China is also expected to use the forum to promote its Belt and Road Initiative (BRI), a signature project of Xi. India has consistently objected to the BRI on national security grounds. The challenge for New Delhi is whether it can oppose the BRI while backing alternative projects such as the International North-South Transport Corridor (INSTC) and Chabahar Port.
Expansion questions
The SCO now includes 10 permanent members—Belarus, China, India, Iran, Kazakhstan, Kyrgyzstan, Pakistan, Russia, Uzbekistan, and Tajikistan—after Tehran joined in 2023 and Belarus in 2024. The bloc also counts 16 dialogue and observer partners, including Cambodia, Egypt, Saudi Arabia, the UAE, Bahrain, Qatar, Kuwait and Turkey.
Will the SCO expand further? Observers are watching to see if China pushes for Armenia and Azerbaijan to join, and how India responds.
Experts note that while the SCO began as a security and counterterrorism platform, its remit has expanded to economic and military cooperation. “China and Russia are both collaborators and competitors,” said Luca Anceschi, professor of Eurasian Studies at the University of Glasgow. “But as we see in Central Asia, they are collaborating far more than they are competing.”
“There is also a shared set of authoritarian-friendly values emerging in the region that may make life easier for Central Asian regimes,” he added.
Yet others believe the SCO still lacks a clear identity.
“The SCO is still an organisation that is looking for an identity,” Manoj Kewalramani of the Takshashila Institution in Bangalore told Al Jazeera. “At this point, the identity they seem to be working out is indivisible security—that security for one cannot come at the cost of another.”
He contrasted this with NATO’s bloc-based collective security, noting that the SCO’s vision is also an implicit argument to the US: “You are a major power. We are major powers. You must respect our interests, at least in our neighbourhood.”
Ukraine and trade tensions with the US
The Ukraine war continues to loom large over the SCO.
Trump in recent times has grown frustrated with Putin, whom he had earlier praised as a ‘brilliant’ and ‘strong’ over the Ukraine war. Trump had vowed to end the Ukraine war within 24 hours of taking office.
Recently, Trump adviser Peter Navarro accused India of funding Russia’s “war machine” through its crude oil purchases. India has maintained that dialogue and diplomacy are the only way to resolve the conflict.

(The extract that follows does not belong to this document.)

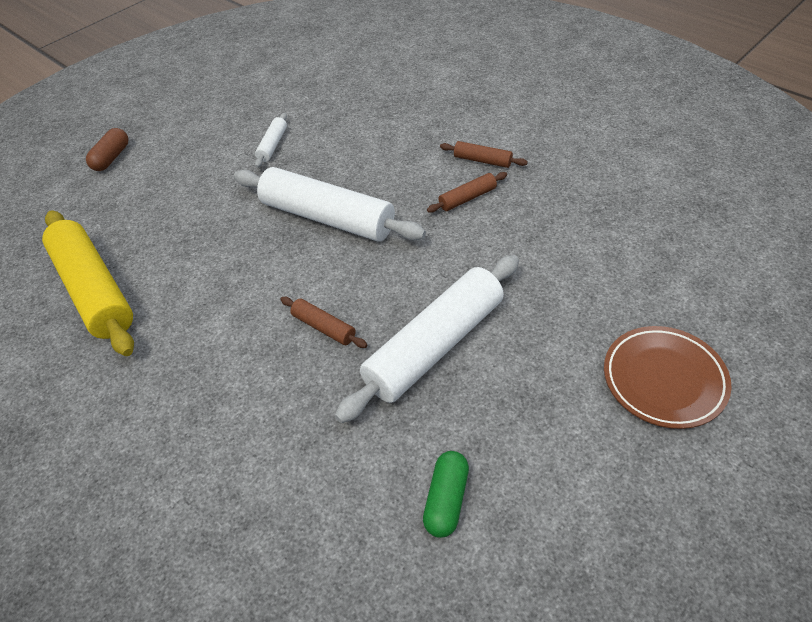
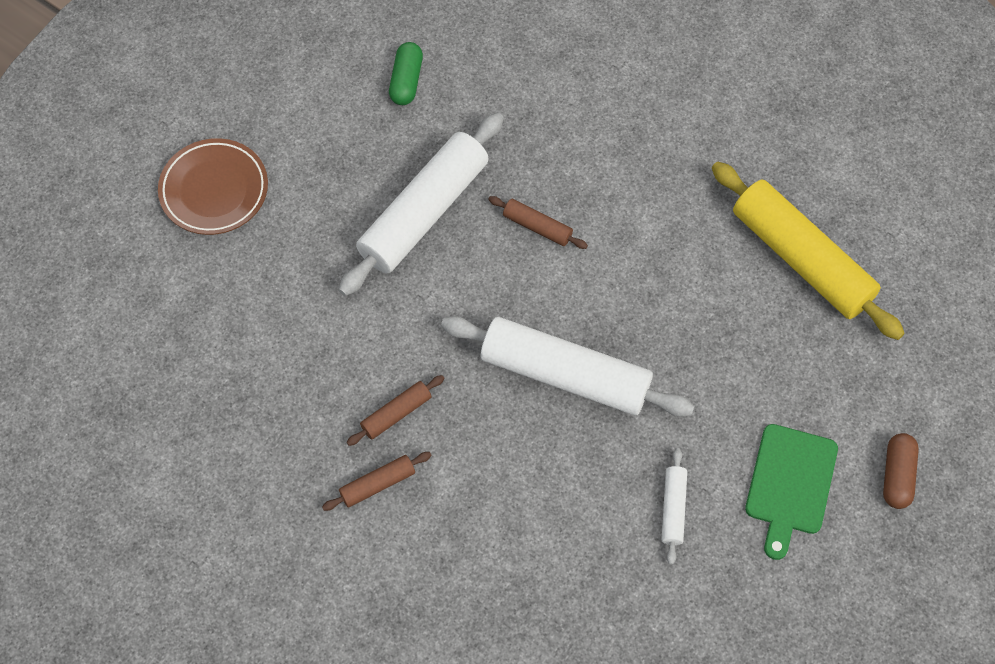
camera: 170 degrees right, 15 degrees up
brown rolling pin [440,141,528,168] -> brown rolling pin turned 45 degrees counterclockwise [322,452,431,511]
none -> green cutting board [745,424,838,560]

The Kremlin has said nations should be free to choose their trading partners. China, meanwhile, has sided with India in criticising US tariffs, calling Washington a “bully.”
Talks between New Delhi and Washington over a trade deal remain stalled, largely over agriculture and dairy protections. Many analysts see Trump’s tariffs as a negotiating tactic, born of frustration with India’s refusal to yield.
Washington has also pressed Beijing to cut Russian oil imports, with Trump threatening secondary tariffs on China.
Russian President Vladimir Putin arrived in Tianjin on Sunday for a rare four-day visit, receiving a red-carpet welcome from senior Chinese officials.
At the same time, the US and China are negotiating their own tariff truce. The two sides agreed to a 90-day pause earlier this month in Geneva, and Trump has said he is “very close” to striking a deal with Xi before the year ends.
All this raises the question: will the SCO sharpen its rhetoric against the West on tariffs and Ukraine?
“The one thing they’re going to talk about is the United States—its policies, its tariffs,” Sushant Singh, lecturer in South Asian Studies at Yale University, told News18.
Washington, which has criticised India’s ties with both Russia and China, will be watching closely for signs of a deeper rapprochement between New Delhi and Beijing.